7.11.2009

On The List :: Rural Alberta Advantage @ The Echo [7.10.09]


It's the little things that matter; like the tiny (maybe pink) twist-tie around keyboardist Amy Cole's right-pinkie finger. Set against a back-drop of old Smiths' videos at the Echo, The Rural Alberta Advantage bring their admittedly small group of songs to Los Angeles for the first time. The band is visibly impressed by the size and energy of the crowd. The crowd, if we can speak in the universal plural, is visibly impressed by the band. And this might be a small coincidence but it really counts.

For a first-record tour, the band has no choice but to play their album. There is an earnestness (though I suspect they will tire of this description in time) or a forthrightness about playing your catalogue in full that suits the band well. Breezing through album favorites "Four Night Rider," "Edmonton" and "Don't Haunt This Place" in an eire blue and pink light, lead singer Nils Edenloff is every bit the cathartic frontman. These songs are crushingly personal; about places and things that are or were deeply affecting. Before the rolling "Frank, AB," Edenloff explains the song's genesis in a town of the same name and the lethal rock-slide left unexcavated for thirty years. "It's creepy but I guess it's good for a dance song." Edenloff laughs a little and the Smiths' DVD loop begins to show a live performance of "Girlfriend In A Coma."

Headed undeniably for an encore the band leaves the stage. Edenhoff comes back alone armed only with a moving cover of "Eye of the Tiger." It is unironic, if this is possible, and not entirely devoid of the athletic overtones of the original; "I got claw-finger there for a minute," says Edenloff. Cole and drummer Paul Banwatt return to the stage. It would be easy to make the Neutral Milk Hotel comparison as the title screen for "Stop Me If You Think You've Heard This One Before" flashes across the backdrop. But the crowd isn't stopping this band. For a second encore, Banwatt says, "really, we've only got one more song." The crowd keeps clapping. He means it and so do we. And that might be a small coincidence but it counts.

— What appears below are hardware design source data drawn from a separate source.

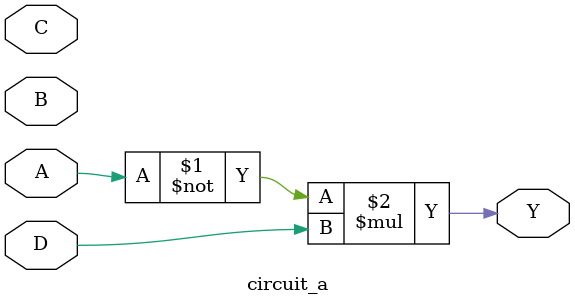
<source format=v>
module circuit_a(

    input A, B, C, D,
    output Y
    );
    
    assign Y = ~A*D;
    
    endmodule
</source>
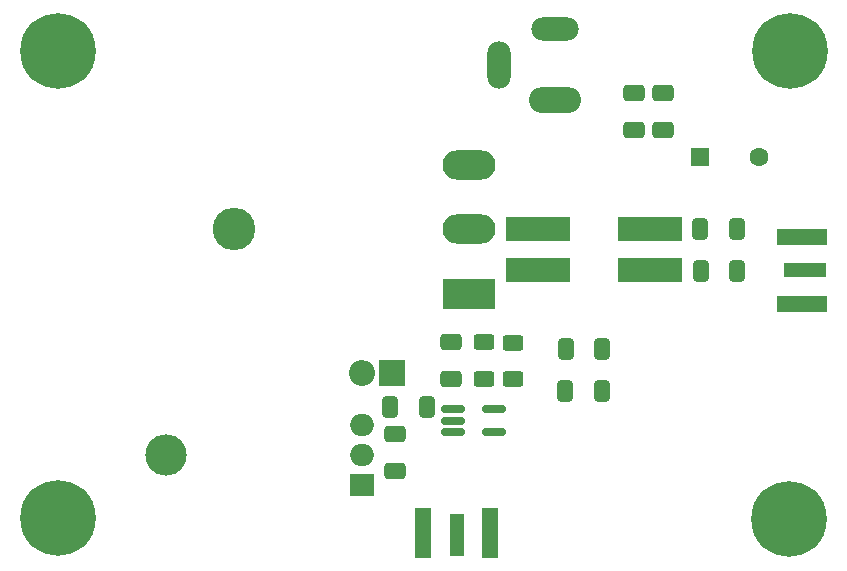
<source format=gbr>
%TF.GenerationSoftware,KiCad,Pcbnew,8.99.0-unknown-8ec1016ccf~178~ubuntu22.04.1*%
%TF.CreationDate,2024-05-09T20:44:09+05:30*%
%TF.ProjectId,HF-PA-v10,48462d50-412d-4763-9130-2e6b69636164,rev?*%
%TF.SameCoordinates,Original*%
%TF.FileFunction,Soldermask,Top*%
%TF.FilePolarity,Negative*%
%FSLAX46Y46*%
G04 Gerber Fmt 4.6, Leading zero omitted, Abs format (unit mm)*
G04 Created by KiCad (PCBNEW 8.99.0-unknown-8ec1016ccf~178~ubuntu22.04.1) date 2024-05-09 20:44:09*
%MOMM*%
%LPD*%
G01*
G04 APERTURE LIST*
G04 Aperture macros list*
%AMRoundRect*
0 Rectangle with rounded corners*
0 $1 Rounding radius*
0 $2 $3 $4 $5 $6 $7 $8 $9 X,Y pos of 4 corners*
0 Add a 4 corners polygon primitive as box body*
4,1,4,$2,$3,$4,$5,$6,$7,$8,$9,$2,$3,0*
0 Add four circle primitives for the rounded corners*
1,1,$1+$1,$2,$3*
1,1,$1+$1,$4,$5*
1,1,$1+$1,$6,$7*
1,1,$1+$1,$8,$9*
0 Add four rect primitives between the rounded corners*
20,1,$1+$1,$2,$3,$4,$5,0*
20,1,$1+$1,$4,$5,$6,$7,0*
20,1,$1+$1,$6,$7,$8,$9,0*
20,1,$1+$1,$8,$9,$2,$3,0*%
G04 Aperture macros list end*
%ADD10C,0.800000*%
%ADD11C,6.400000*%
%ADD12R,3.600000X1.270000*%
%ADD13R,4.200000X1.350000*%
%ADD14RoundRect,0.250000X-0.412500X-0.650000X0.412500X-0.650000X0.412500X0.650000X-0.412500X0.650000X0*%
%ADD15O,4.400000X2.200000*%
%ADD16O,4.000000X2.000000*%
%ADD17O,2.000000X4.000000*%
%ADD18RoundRect,0.250000X0.650000X-0.412500X0.650000X0.412500X-0.650000X0.412500X-0.650000X-0.412500X0*%
%ADD19O,3.500000X3.500000*%
%ADD20R,2.000000X1.905000*%
%ADD21O,2.000000X1.905000*%
%ADD22R,1.270000X3.600000*%
%ADD23R,1.350000X4.200000*%
%ADD24O,3.600000X3.600000*%
%ADD25R,4.500000X2.500000*%
%ADD26O,4.500000X2.500000*%
%ADD27RoundRect,0.250000X0.412500X0.650000X-0.412500X0.650000X-0.412500X-0.650000X0.412500X-0.650000X0*%
%ADD28R,2.200000X2.200000*%
%ADD29O,2.200000X2.200000*%
%ADD30RoundRect,0.162500X-0.837500X-0.162500X0.837500X-0.162500X0.837500X0.162500X-0.837500X0.162500X0*%
%ADD31R,1.600000X1.600000*%
%ADD32C,1.600000*%
%ADD33R,5.500000X2.150000*%
%ADD34RoundRect,0.250000X-0.650000X0.412500X-0.650000X-0.412500X0.650000X-0.412500X0.650000X0.412500X0*%
%ADD35RoundRect,0.250000X-0.625000X0.400000X-0.625000X-0.400000X0.625000X-0.400000X0.625000X0.400000X0*%
G04 APERTURE END LIST*
D10*
%TO.C,H3*%
X139400000Y-105720000D03*
X140102944Y-104022944D03*
X140102944Y-107417056D03*
X141800000Y-103320000D03*
D11*
X141800000Y-105720000D03*
D10*
X141800000Y-108120000D03*
X143497056Y-104022944D03*
X143497056Y-107417056D03*
X144200000Y-105720000D03*
%TD*%
D12*
%TO.C,RF_OUT1*%
X205007500Y-84720000D03*
D13*
X204807500Y-87545000D03*
X204807500Y-81895000D03*
%TD*%
D14*
%TO.C,C12*%
X184757500Y-94920000D03*
X187882500Y-94920000D03*
%TD*%
D15*
%TO.C,Power1*%
X183850000Y-70312500D03*
D16*
X183850000Y-64312500D03*
D17*
X179150000Y-67312500D03*
%TD*%
D14*
%TO.C,C9*%
X169887500Y-96320000D03*
X173012500Y-96320000D03*
%TD*%
D18*
%TO.C,C4*%
X175110000Y-93962500D03*
X175110000Y-90837500D03*
%TD*%
D10*
%TO.C,H4*%
X201300000Y-105790000D03*
X202002944Y-104092944D03*
X202002944Y-107487056D03*
X203700000Y-103390000D03*
D11*
X203700000Y-105790000D03*
D10*
X203700000Y-108190000D03*
X205397056Y-104092944D03*
X205397056Y-107487056D03*
X206100000Y-105790000D03*
%TD*%
D19*
%TO.C,U3*%
X150920000Y-100390000D03*
D20*
X167580000Y-102930000D03*
D21*
X167580000Y-100390000D03*
X167580000Y-97850000D03*
%TD*%
D14*
%TO.C,C1*%
X196177500Y-81260000D03*
X199302500Y-81260000D03*
%TD*%
D22*
%TO.C,RF_IN1*%
X175570000Y-107140000D03*
D23*
X172745000Y-106940000D03*
X178395000Y-106940000D03*
%TD*%
D24*
%TO.C,Q1*%
X156740000Y-81270000D03*
D25*
X176600000Y-86720000D03*
D26*
X176600000Y-81270000D03*
X176600000Y-75820000D03*
%TD*%
D27*
%TO.C,C3*%
X199330000Y-84750000D03*
X196205000Y-84750000D03*
%TD*%
D28*
%TO.C,D1*%
X170110000Y-93430000D03*
D29*
X167570000Y-93430000D03*
%TD*%
D30*
%TO.C,U2*%
X175270000Y-96512500D03*
X175270000Y-97462500D03*
X175270000Y-98412500D03*
X178690000Y-98412500D03*
X178690000Y-96512500D03*
%TD*%
D31*
%TO.C,C6*%
X196187349Y-75180000D03*
D32*
X201187349Y-75180000D03*
%TD*%
D33*
%TO.C,T1*%
X182460000Y-81275000D03*
X182460000Y-84705000D03*
X191960000Y-84705000D03*
X191960000Y-81275000D03*
%TD*%
D10*
%TO.C,H1*%
X139430000Y-66200000D03*
X140132944Y-64502944D03*
X140132944Y-67897056D03*
X141830000Y-63800000D03*
D11*
X141830000Y-66200000D03*
D10*
X141830000Y-68600000D03*
X143527056Y-64502944D03*
X143527056Y-67897056D03*
X144230000Y-66200000D03*
%TD*%
D18*
%TO.C,C5*%
X193040000Y-72862500D03*
X193040000Y-69737500D03*
%TD*%
D34*
%TO.C,C8*%
X170340000Y-98597500D03*
X170340000Y-101722500D03*
%TD*%
D18*
%TO.C,C10*%
X190550000Y-72862500D03*
X190550000Y-69737500D03*
%TD*%
D10*
%TO.C,H2*%
X201352944Y-66177944D03*
X202055888Y-64480888D03*
X202055888Y-67875000D03*
X203752944Y-63777944D03*
D11*
X203752944Y-66177944D03*
D10*
X203752944Y-68577944D03*
X205450000Y-64480888D03*
X205450000Y-67875000D03*
X206152944Y-66177944D03*
%TD*%
D35*
%TO.C,R2*%
X177860000Y-90840000D03*
X177860000Y-93940000D03*
%TD*%
%TO.C,R3*%
X180300000Y-90870000D03*
X180300000Y-93970000D03*
%TD*%
D14*
%TO.C,C2*%
X184770000Y-91410000D03*
X187895000Y-91410000D03*
%TD*%
M02*

</source>
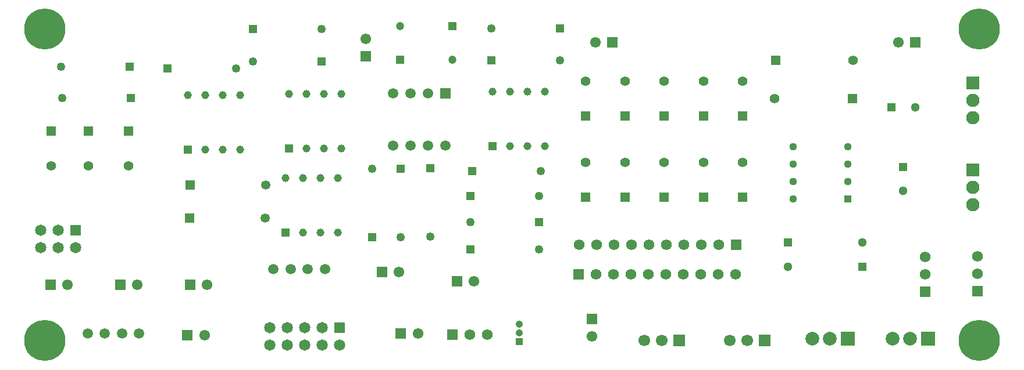
<source format=gbr>
G04*
G04 #@! TF.GenerationSoftware,Altium Limited,Altium Designer,23.3.1 (30)*
G04*
G04 Layer_Color=255*
%FSLAX44Y44*%
%MOMM*%
G71*
G04*
G04 #@! TF.SameCoordinates,EAF1F0D8-16AB-4789-B3CC-ED1B898C5CC7*
G04*
G04*
G04 #@! TF.FilePolarity,Positive*
G04*
G01*
G75*
%ADD19C,1.5500*%
%ADD20R,1.5500X1.5500*%
%ADD23C,1.2000*%
%ADD24R,1.2000X1.2000*%
%ADD25R,1.3000X1.3000*%
%ADD26C,1.3000*%
%ADD31C,1.4000*%
%ADD32R,1.4000X1.4000*%
%ADD35R,1.3000X1.3000*%
%ADD37R,1.5500X1.5500*%
%ADD41C,1.2500*%
%ADD42R,1.2500X1.2500*%
%ADD43R,1.5660X1.5660*%
%ADD44C,1.5660*%
%ADD46R,1.2500X1.2500*%
%ADD47C,1.3500*%
%ADD48R,1.3500X1.3500*%
%ADD53C,2.0000*%
%ADD54R,2.0000X2.0000*%
%ADD60R,1.6500X1.6500*%
%ADD61C,1.6500*%
%ADD62C,1.5000*%
%ADD63C,1.5750*%
%ADD64R,1.5750X1.5750*%
%ADD65C,1.9350*%
%ADD66R,1.9350X1.9350*%
%ADD67R,1.4000X1.4000*%
%ADD68C,1.1300*%
%ADD69R,1.1300X1.1300*%
%ADD70C,6.0000*%
%ADD71R,1.5750X1.5750*%
%ADD72R,1.1600X1.1600*%
%ADD73C,1.1600*%
%ADD74R,1.5000X1.5000*%
%ADD75R,1.7000X1.7000*%
%ADD76C,1.7000*%
%ADD77C,1.0500*%
%ADD78R,1.0500X1.0500*%
D19*
X875773Y327660D02*
D03*
X568760Y398950D02*
D03*
X1129030Y323850D02*
D03*
X365560Y398950D02*
D03*
X467160Y398950D02*
D03*
X800100Y757790D02*
D03*
X564950Y325290D02*
D03*
X1134110Y753110D02*
D03*
X848360Y417830D02*
D03*
X957580Y403860D02*
D03*
X1575200Y753110D02*
D03*
D20*
X850772Y327660D02*
D03*
X543760Y398950D02*
D03*
X340560Y398950D02*
D03*
X442160Y398950D02*
D03*
X539950Y325290D02*
D03*
X1159110Y753110D02*
D03*
X823360Y417830D02*
D03*
X932580Y403860D02*
D03*
X1600200Y753110D02*
D03*
D23*
X849600Y776380D02*
D03*
X925860Y727710D02*
D03*
D24*
Y776380D02*
D03*
X849600Y727710D02*
D03*
D25*
X1564920Y657860D02*
D03*
D26*
X1599920D02*
D03*
X1414780Y425730D02*
D03*
X1582420Y536220D02*
D03*
X1522730Y460730D02*
D03*
D31*
X1348740Y695960D02*
D03*
X1395110Y670560D02*
D03*
X1120140Y695960D02*
D03*
X1348740Y577850D02*
D03*
X1177290Y695960D02*
D03*
X1291590D02*
D03*
X1234440D02*
D03*
X1291590Y577850D02*
D03*
X1234440D02*
D03*
X1177290D02*
D03*
X1120140D02*
D03*
X1509380Y726440D02*
D03*
X341630Y572770D02*
D03*
X396240D02*
D03*
X454660D02*
D03*
D32*
X1508110Y670560D02*
D03*
X1396380Y726440D02*
D03*
D35*
X1414780Y460730D02*
D03*
X1582420Y571220D02*
D03*
X1522730Y425730D02*
D03*
D37*
X1129030Y348850D02*
D03*
X800100Y732790D02*
D03*
D41*
X1054570Y565150D02*
D03*
X635800Y725170D02*
D03*
X1082510Y726440D02*
D03*
X982510Y773430D02*
D03*
X1052030Y528320D02*
D03*
Y450850D02*
D03*
X952030Y490220D02*
D03*
X850900Y468160D02*
D03*
X894080Y469430D02*
D03*
X808990Y568160D02*
D03*
X611340Y715010D02*
D03*
X735800Y772160D02*
D03*
X357670Y671830D02*
D03*
X356400Y717550D02*
D03*
D42*
X954570Y565150D02*
D03*
X735800Y725170D02*
D03*
X982510Y726440D02*
D03*
X1082510Y773430D02*
D03*
X952030Y528320D02*
D03*
Y450850D02*
D03*
X1052030Y490220D02*
D03*
X511340Y715010D02*
D03*
X635800Y772160D02*
D03*
X457670Y671830D02*
D03*
X456400Y717550D02*
D03*
D43*
X1109980Y414020D02*
D03*
X1339236Y457200D02*
D03*
D44*
X1135380Y414020D02*
D03*
X1160780D02*
D03*
X1186180D02*
D03*
X1211580D02*
D03*
X1236980D02*
D03*
X1262380D02*
D03*
X1287780D02*
D03*
X1313180D02*
D03*
X1338580D02*
D03*
X1313836Y457200D02*
D03*
X1288436D02*
D03*
X1263036D02*
D03*
X1237636D02*
D03*
X1212236D02*
D03*
X1186836D02*
D03*
X1161436D02*
D03*
X1136036D02*
D03*
X1110636D02*
D03*
D46*
X850900Y568160D02*
D03*
X894080Y569430D02*
D03*
X808990Y468160D02*
D03*
D47*
X654440Y544830D02*
D03*
X653170Y496570D02*
D03*
D48*
X544440Y544830D02*
D03*
X543170Y496570D02*
D03*
D53*
X1567180Y320040D02*
D03*
X1592680D02*
D03*
X1475840D02*
D03*
X1450340D02*
D03*
D54*
X1618180D02*
D03*
X1501340D02*
D03*
D60*
X377190Y478790D02*
D03*
X762000Y336487D02*
D03*
D61*
X377190Y453390D02*
D03*
X351790Y478790D02*
D03*
Y453390D02*
D03*
X326390Y478790D02*
D03*
Y453390D02*
D03*
X660400Y311087D02*
D03*
Y336487D02*
D03*
X685800Y311087D02*
D03*
Y336487D02*
D03*
X711200Y311087D02*
D03*
Y336487D02*
D03*
X736600Y311087D02*
D03*
Y336487D02*
D03*
X762000Y311087D02*
D03*
D62*
X394900Y327660D02*
D03*
X419900D02*
D03*
X444900D02*
D03*
X469900D02*
D03*
X665480Y421640D02*
D03*
X690480D02*
D03*
X715480D02*
D03*
X740480D02*
D03*
X839470Y601980D02*
D03*
X864870D02*
D03*
X890270D02*
D03*
X915670D02*
D03*
X839470Y678180D02*
D03*
X864870D02*
D03*
X890270D02*
D03*
D63*
X976630Y326390D02*
D03*
X951230D02*
D03*
X1690370Y415290D02*
D03*
Y440690D02*
D03*
X1614170Y414020D02*
D03*
Y439420D02*
D03*
D64*
X925830Y326390D02*
D03*
D65*
X1684020Y642620D02*
D03*
Y668020D02*
D03*
Y541020D02*
D03*
Y515620D02*
D03*
D66*
Y693420D02*
D03*
Y566420D02*
D03*
D67*
X1348740Y645160D02*
D03*
X1120140D02*
D03*
X1348740Y527050D02*
D03*
X1177290Y645160D02*
D03*
X1291590D02*
D03*
X1234440D02*
D03*
X1291590Y527050D02*
D03*
X1234440D02*
D03*
X1177290D02*
D03*
X1120140D02*
D03*
X341630Y623570D02*
D03*
X396240D02*
D03*
X454660D02*
D03*
D68*
X1422070Y524510D02*
D03*
Y549910D02*
D03*
Y575310D02*
D03*
Y600710D02*
D03*
X1501470D02*
D03*
Y575310D02*
D03*
Y549910D02*
D03*
D69*
Y524510D02*
D03*
D70*
X1692910Y317500D02*
D03*
Y772160D02*
D03*
X332740Y317500D02*
D03*
Y772160D02*
D03*
D71*
X1690370Y389890D02*
D03*
X1614170Y388620D02*
D03*
D72*
X984250Y601650D02*
D03*
X683260Y475590D02*
D03*
X688340Y597840D02*
D03*
X541020Y596570D02*
D03*
D73*
X1009650Y601650D02*
D03*
X1035050D02*
D03*
X1060450D02*
D03*
Y681050D02*
D03*
X1035050D02*
D03*
X1009650D02*
D03*
X984250D02*
D03*
X683260Y554990D02*
D03*
X708660D02*
D03*
X734060D02*
D03*
X759460D02*
D03*
Y475590D02*
D03*
X734060D02*
D03*
X708660D02*
D03*
X713740Y597840D02*
D03*
X739140D02*
D03*
X764540D02*
D03*
Y677240D02*
D03*
X739140D02*
D03*
X713740D02*
D03*
X688340D02*
D03*
X566420Y596570D02*
D03*
X591820D02*
D03*
X617220D02*
D03*
Y675970D02*
D03*
X591820D02*
D03*
X566420D02*
D03*
X541020D02*
D03*
D74*
X915670Y678180D02*
D03*
D75*
X1256030Y317500D02*
D03*
X1380490D02*
D03*
D76*
X1230630D02*
D03*
X1205230D02*
D03*
X1355090D02*
D03*
X1329690D02*
D03*
D77*
X1023620Y341630D02*
D03*
Y328930D02*
D03*
D78*
Y316230D02*
D03*
M02*

</source>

Listen :: The Rural Alberta Advantage - "Don't Haunt This Place"
Bonus :: The Rural Alberta Advantage - "Frank, AB"

2 comments:

Blas said...

really enjoyed dont haunt this place, its got some sort of innocent feel to it.

32feet said...

this band is going to get super sick of being called "innocent" and "earnest" and whatever other adjectives i probably used too. fact is, americans shouldn't look to canada for earnesty. we should try to do it ourselves. that being said, i love this band. great album, great live show.